Часы тикали на его запястье. Мичман смотрел, как бежит стрелка.

– Чем дальше, тем любопытственнее!

Воображение Александра Ивановича оживляло пустынные отсеки подлодки. Призраками ходили моряки, слышались голоса.

«Даже тени здесь не принадлежат этому потаённому судну и созданы не этим светом – они простираются из забытого мира, не знавшего паровых двигателей, электричества, магнетизма и…плутония».

– Эхой!

Никто на призыв Широкорада не откликнулся. Звук его голоса погас, будто в пустом трюме.

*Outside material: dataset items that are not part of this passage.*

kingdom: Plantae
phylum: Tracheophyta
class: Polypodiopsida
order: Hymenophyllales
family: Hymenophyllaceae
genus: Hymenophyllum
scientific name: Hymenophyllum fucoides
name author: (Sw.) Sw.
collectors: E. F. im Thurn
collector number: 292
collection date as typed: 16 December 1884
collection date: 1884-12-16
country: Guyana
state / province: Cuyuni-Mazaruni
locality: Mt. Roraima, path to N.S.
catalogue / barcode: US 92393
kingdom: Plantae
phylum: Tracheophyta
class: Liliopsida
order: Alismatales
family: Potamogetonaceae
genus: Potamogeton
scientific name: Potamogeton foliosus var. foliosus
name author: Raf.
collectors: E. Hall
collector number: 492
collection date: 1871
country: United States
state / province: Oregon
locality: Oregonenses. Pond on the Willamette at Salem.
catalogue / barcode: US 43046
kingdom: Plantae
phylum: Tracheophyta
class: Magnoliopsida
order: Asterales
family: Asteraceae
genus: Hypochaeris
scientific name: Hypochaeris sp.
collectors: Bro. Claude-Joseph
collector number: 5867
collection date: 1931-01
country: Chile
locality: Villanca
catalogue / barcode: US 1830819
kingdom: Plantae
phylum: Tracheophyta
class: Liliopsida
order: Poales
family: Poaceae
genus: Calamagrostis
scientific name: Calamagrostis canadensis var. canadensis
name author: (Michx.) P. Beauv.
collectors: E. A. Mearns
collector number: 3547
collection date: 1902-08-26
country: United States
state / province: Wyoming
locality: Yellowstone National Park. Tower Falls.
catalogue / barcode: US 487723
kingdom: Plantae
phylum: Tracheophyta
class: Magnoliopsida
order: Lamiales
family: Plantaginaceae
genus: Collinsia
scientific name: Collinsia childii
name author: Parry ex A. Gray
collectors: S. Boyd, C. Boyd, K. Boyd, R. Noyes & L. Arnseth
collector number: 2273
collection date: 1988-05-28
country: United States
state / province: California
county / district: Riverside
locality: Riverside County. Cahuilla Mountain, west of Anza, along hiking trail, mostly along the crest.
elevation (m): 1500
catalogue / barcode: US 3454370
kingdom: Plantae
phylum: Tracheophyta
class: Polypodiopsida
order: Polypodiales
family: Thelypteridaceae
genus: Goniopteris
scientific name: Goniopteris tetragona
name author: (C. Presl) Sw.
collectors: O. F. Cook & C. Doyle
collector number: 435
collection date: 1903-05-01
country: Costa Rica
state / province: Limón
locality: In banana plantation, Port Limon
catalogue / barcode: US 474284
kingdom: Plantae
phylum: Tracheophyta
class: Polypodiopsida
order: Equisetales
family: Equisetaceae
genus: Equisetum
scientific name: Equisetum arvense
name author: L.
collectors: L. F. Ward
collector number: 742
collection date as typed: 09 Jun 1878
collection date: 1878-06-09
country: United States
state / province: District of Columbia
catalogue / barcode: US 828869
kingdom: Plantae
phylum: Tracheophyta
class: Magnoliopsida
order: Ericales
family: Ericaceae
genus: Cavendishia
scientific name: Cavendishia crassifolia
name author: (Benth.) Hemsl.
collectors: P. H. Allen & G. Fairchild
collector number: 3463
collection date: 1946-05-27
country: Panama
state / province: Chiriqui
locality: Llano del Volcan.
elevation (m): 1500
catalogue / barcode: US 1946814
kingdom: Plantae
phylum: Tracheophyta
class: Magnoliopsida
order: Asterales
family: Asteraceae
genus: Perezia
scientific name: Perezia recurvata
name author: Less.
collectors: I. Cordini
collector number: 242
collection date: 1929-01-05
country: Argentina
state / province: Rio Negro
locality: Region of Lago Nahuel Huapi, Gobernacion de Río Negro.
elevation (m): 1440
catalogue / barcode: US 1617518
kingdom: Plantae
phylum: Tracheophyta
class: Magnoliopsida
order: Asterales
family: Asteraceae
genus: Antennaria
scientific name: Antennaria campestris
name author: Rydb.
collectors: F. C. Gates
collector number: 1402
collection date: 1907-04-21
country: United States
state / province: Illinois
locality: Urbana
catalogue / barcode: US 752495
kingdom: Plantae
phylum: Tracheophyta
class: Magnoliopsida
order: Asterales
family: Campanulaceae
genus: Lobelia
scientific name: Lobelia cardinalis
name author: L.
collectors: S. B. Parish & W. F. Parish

– Куда вы все запропастились? Моряки?

«Они работают исключительно ради respublica. Ох, уж это общее дело! Первогодкам, конечно, туго приходится… А впрочем, в восемнадцать и сам чёрт не чёрт, а цветочек чертополоха…»

– Да где ж вы все, а? – Мичман рассыпался мелким смешком. – Словно растаяли.

На ГКП царила особенная тишина, будто там ждали Александра Ивановича, и всего за какое-то мгновение до его появления вдруг исчезли.

– И здесь ни души! Только светильники полыхают.

«И семи золотых светильников есть сия…»

В ярком свете Широкорад казался совсем-совсем белым. Он попытался задраить водонепроницаемую дверь, но заел кремальерный затвор. В соседнем отсеке кто-то мелькнул, и мичман кинулся туда – бледно-жёлтая фигура словно растворялась в воздухе. Блазнила.

«Никак гость?»

Руки Широкорада метнулись ко рту. И мичман свистнул молодецким посвитом.

Фигуры как не бывало.

– Во дела! Сыпь песочек в жёлтенький черепочек…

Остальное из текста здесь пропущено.